Problem requirements
Extend the forum thread below about building a service directory on the Discover DHT, picking up after its final post.

-- Document section follows --

Closed skeggse closed 10 years ago
You're using a word that has very particular meaning for me :) "capability." I will assume that you do not mean "capability" within the context of Object Capability Model.
So assuming that, I think what you describe here could be created on top of the existing implementation.
Node id's don't have to be unique. That is, Discover is still a key/value DHT. So, for example, one could create a User Management service as a contact:
var contact = {
id: "VXNlciBNYW5hZ2VtZW50IFNlcnZpY2U=", // "User Management Service" in base64
data: {
"Email": "c29tZSBlbWFpbCBub2RlIGlk"
},
transport: { ... }
You'd lookup "VXNlciBNYW5hZ2VtZW50IFNlcnZpY2U=" node, which would simply be a directory of the capabilities you want with what nodes they correspond to.
The warning here is that a DHT is eventually consistent. And without the vector clock implementation (that I mention in the README), old data may overwrite new data. Come to think of it, vector clock implementation could solve this problem.
Do I understand your use case correctly?
Ahhh, I see. That's almost what I was looking for, except that I could have multiple Email services running simultaneously, and would want to get all of them from the User Management service, not just the one that has propagated to me.
The User Management Service contact would be a globally available node. So if Email would be an array, perhaps that would work?

-- Document section concluded --
-- Source data follows --

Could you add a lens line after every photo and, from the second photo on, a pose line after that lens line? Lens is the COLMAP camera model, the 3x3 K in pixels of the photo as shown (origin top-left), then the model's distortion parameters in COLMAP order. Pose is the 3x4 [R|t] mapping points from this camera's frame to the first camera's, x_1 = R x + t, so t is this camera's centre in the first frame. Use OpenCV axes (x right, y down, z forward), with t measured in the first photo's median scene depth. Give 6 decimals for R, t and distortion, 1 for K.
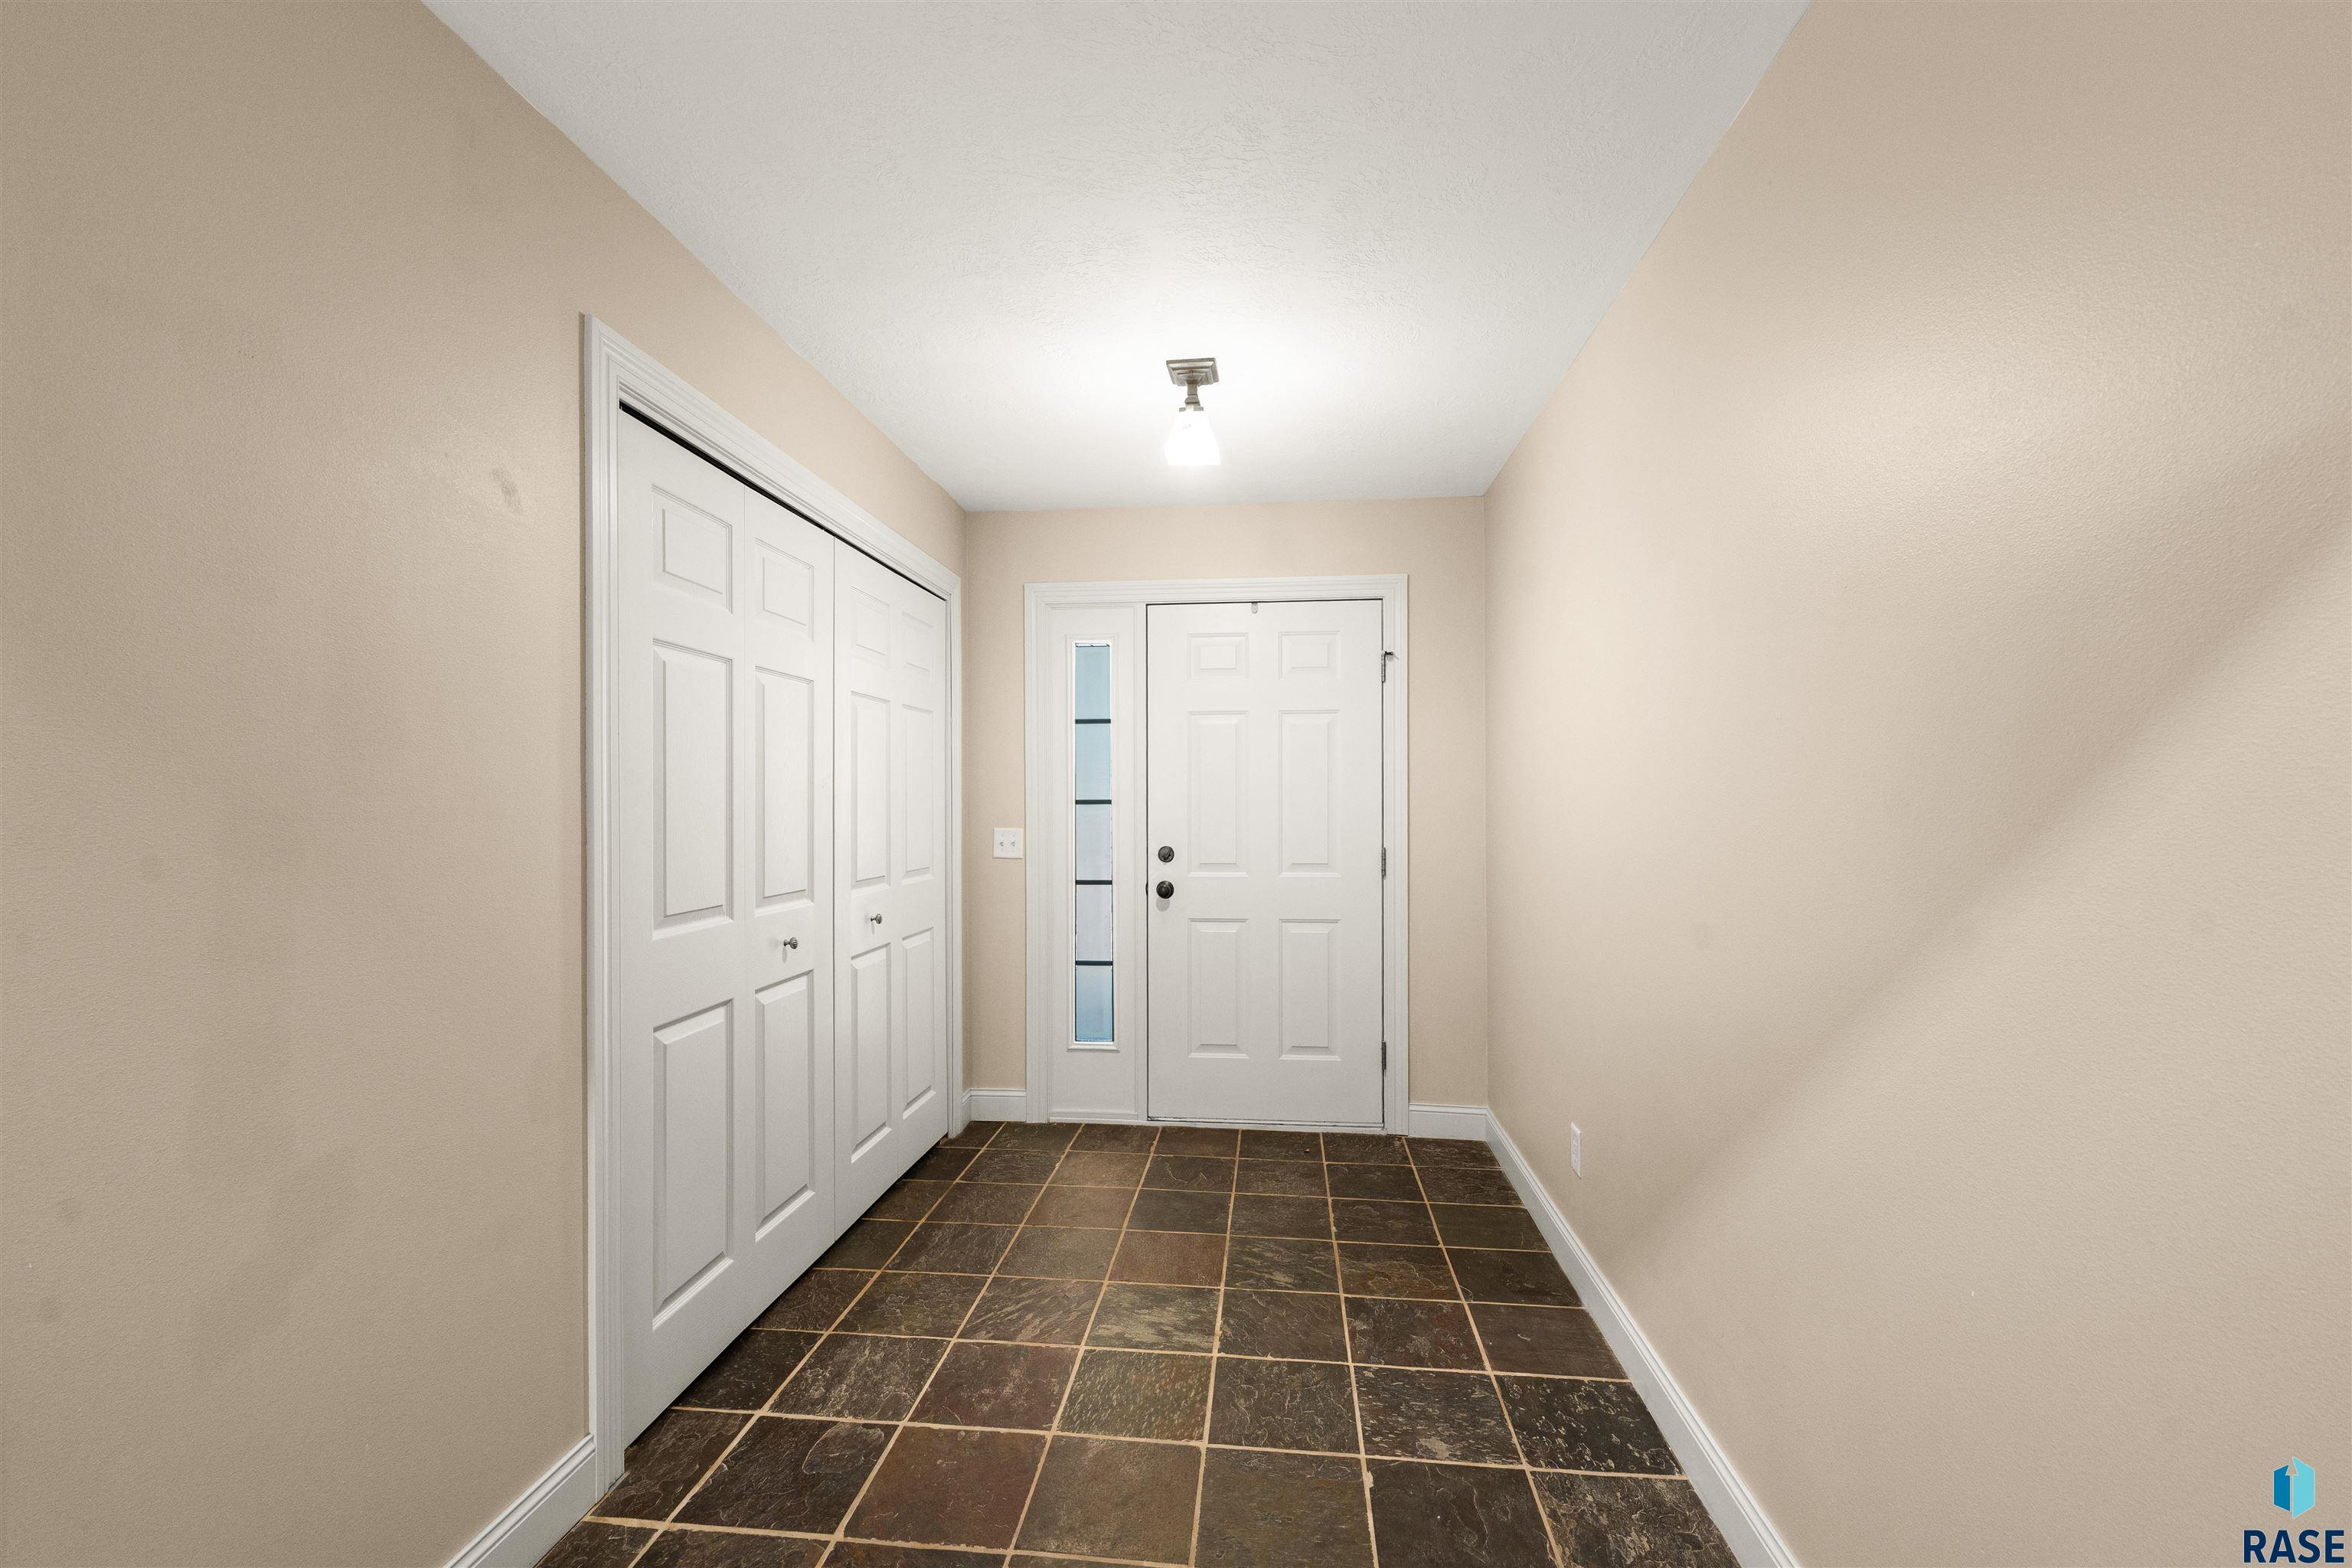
lens RADIAL K [[954.8, 0, 1175.4], [0, 954.8, 810.0], [0, 0, 1]] dist [0.002273, -0.001912]
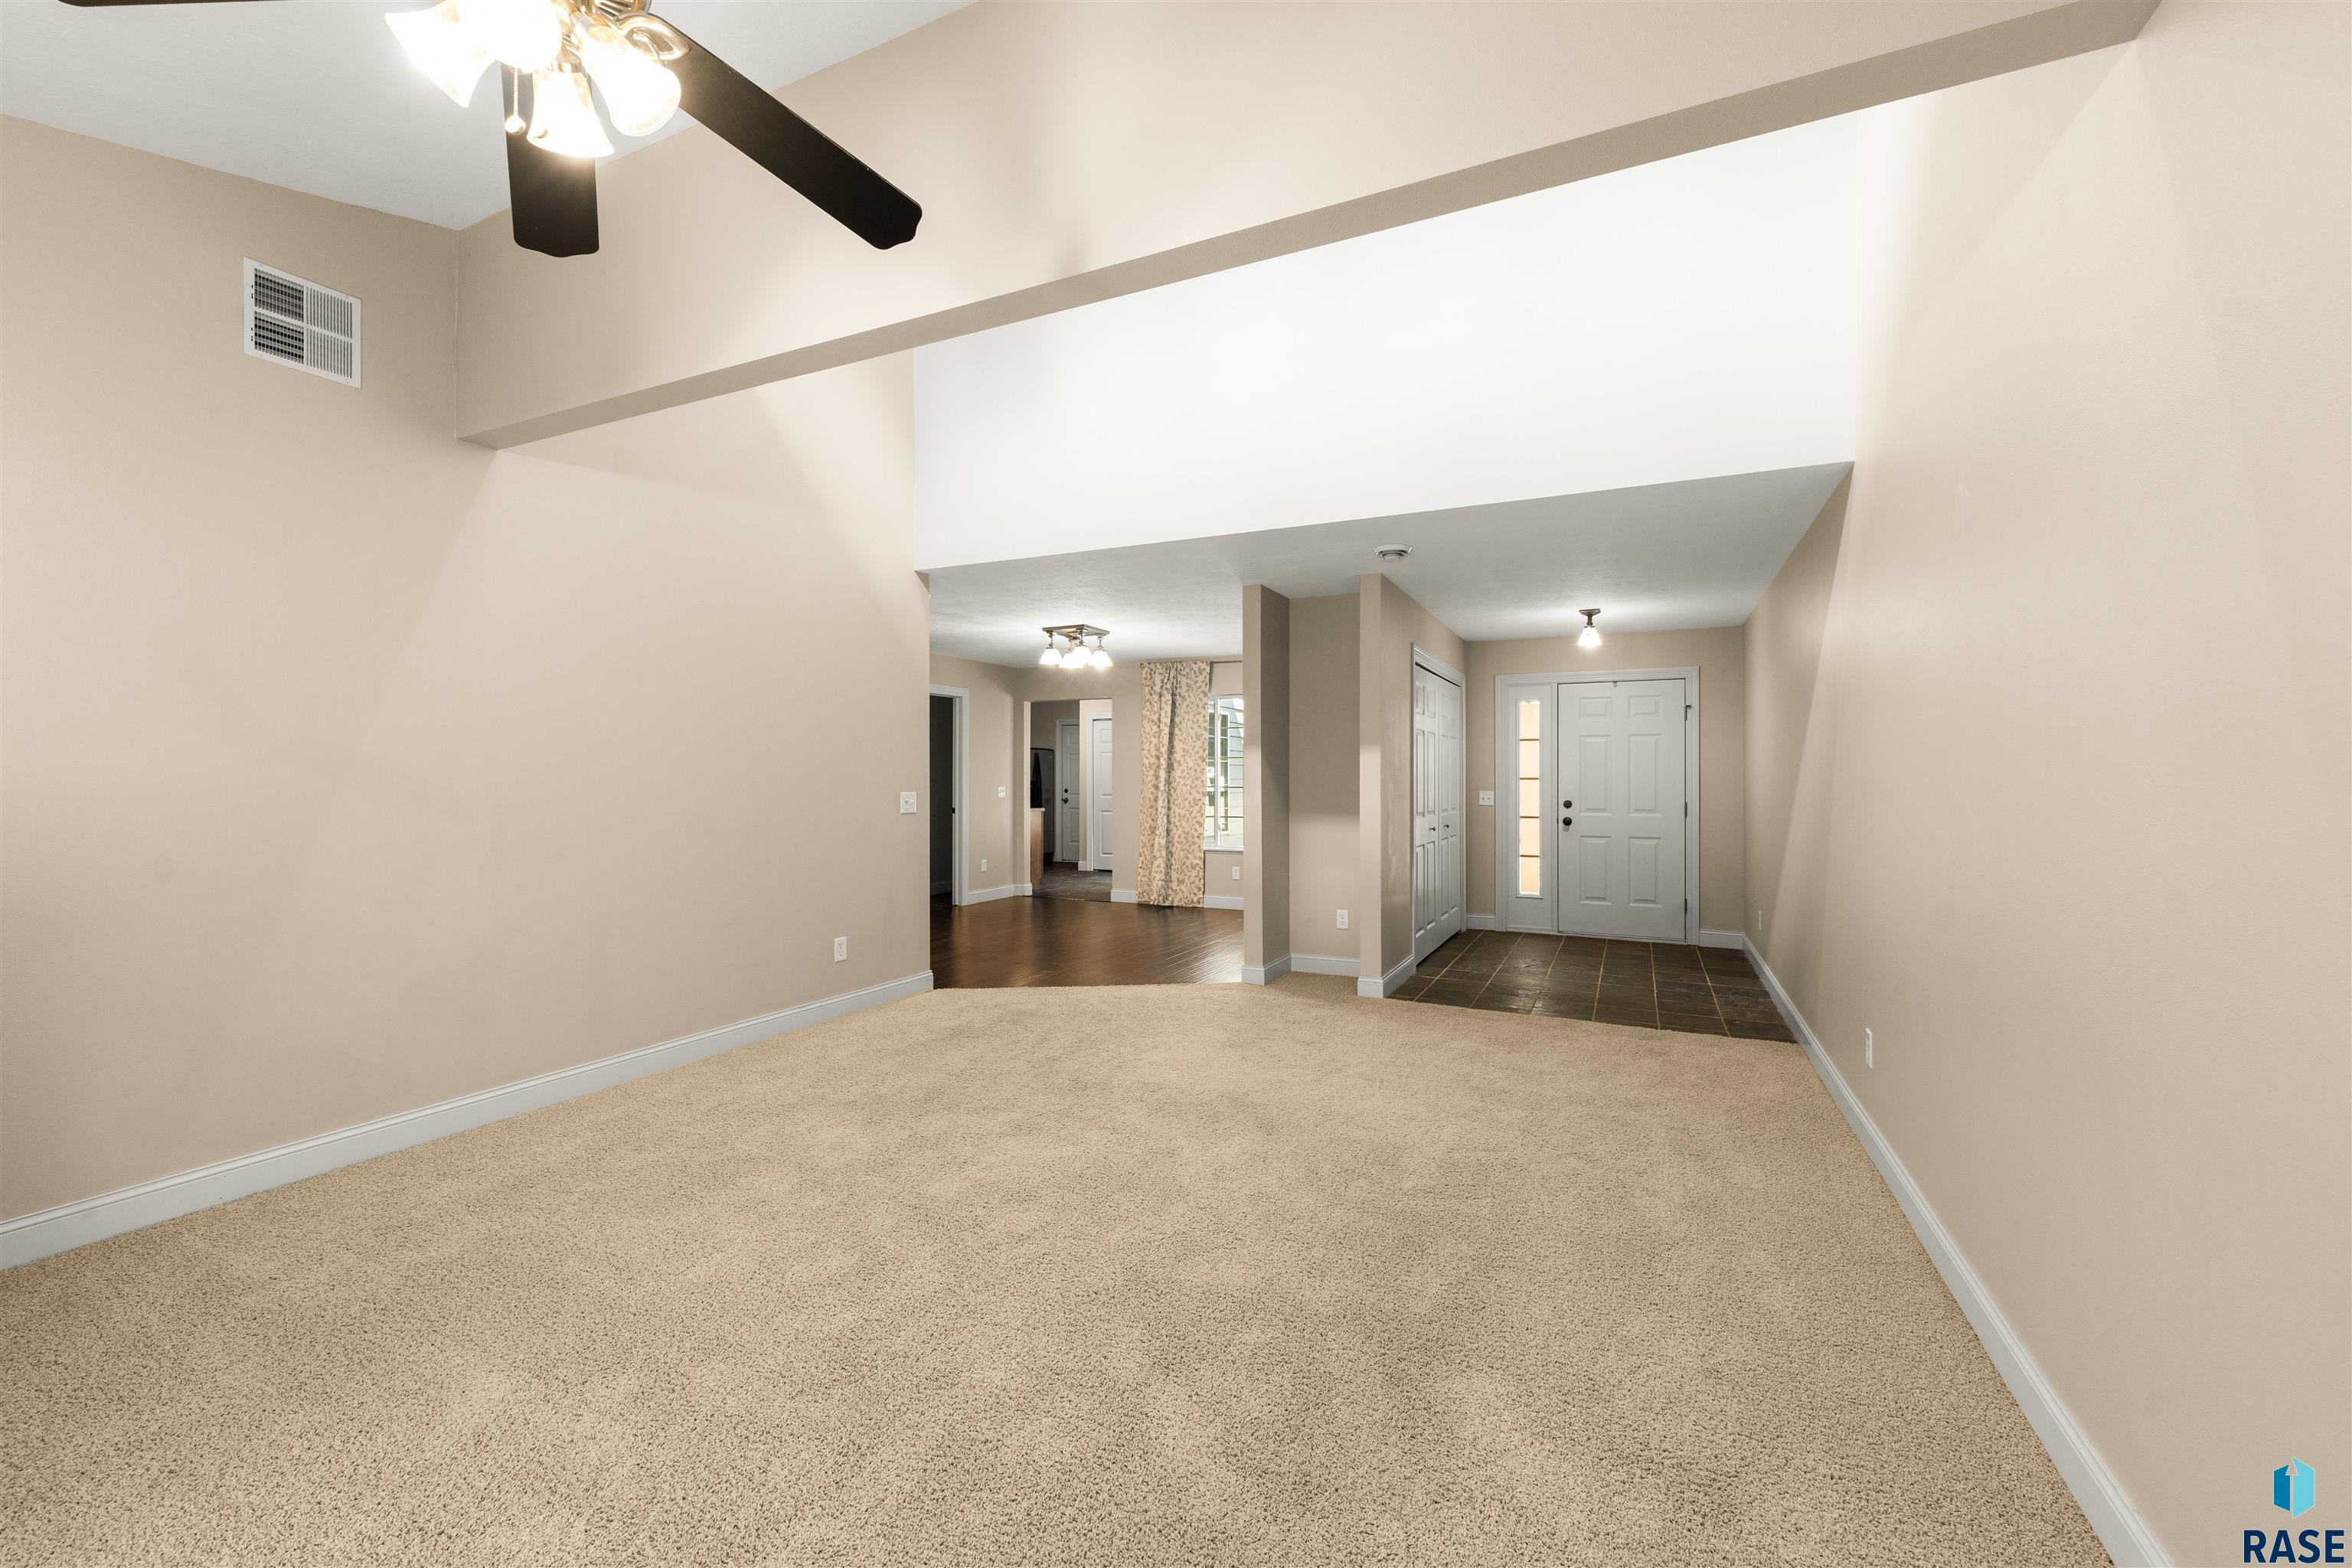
lens RADIAL K [[954.8, 0, 1160.9], [0, 954.8, 772.9], [0, 0, 1]] dist [0.002273, -0.001912]
pose [[0.937309, 0.002928, -0.348487, -0.118158], [-0.008278, 0.999870, -0.013865, 0.014206], [0.348401, 0.015881, 0.937211, -1.279889]]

-- Source data concluded --

Result below
As to getting the latest value... the vector clock idea would have to be fullly implemented, but you would still have a propagation delay. This is because every node would assume it had the latest answer (until it got the update). But there is no guarantee that everyone would get the update. It gets difficult and starts to go outside the use case I think :/
Closing due to inactivity.
A while ago I built exactly what this module is not: a central discovery system. It works for my purposes, for now, but I can see it becoming a big problem pretty quickly. I'd like to use this module, but I don't understand how.
Discovery "enables point-to-point communications," which kinda makes sense but what I need is to, given a dozen node processes (for example), find the ip addresses and configuration data for a subset of those nodes based on some search parameters.
The email and user service examples are a little obscure, so I'll try to expand upon them.
I have a node process which exposes a number of operations, including createUser, updateUser, deleteUser, and similar operations. These, internally, interact with a database of sorts, and externally provide an API for interacting with user objects.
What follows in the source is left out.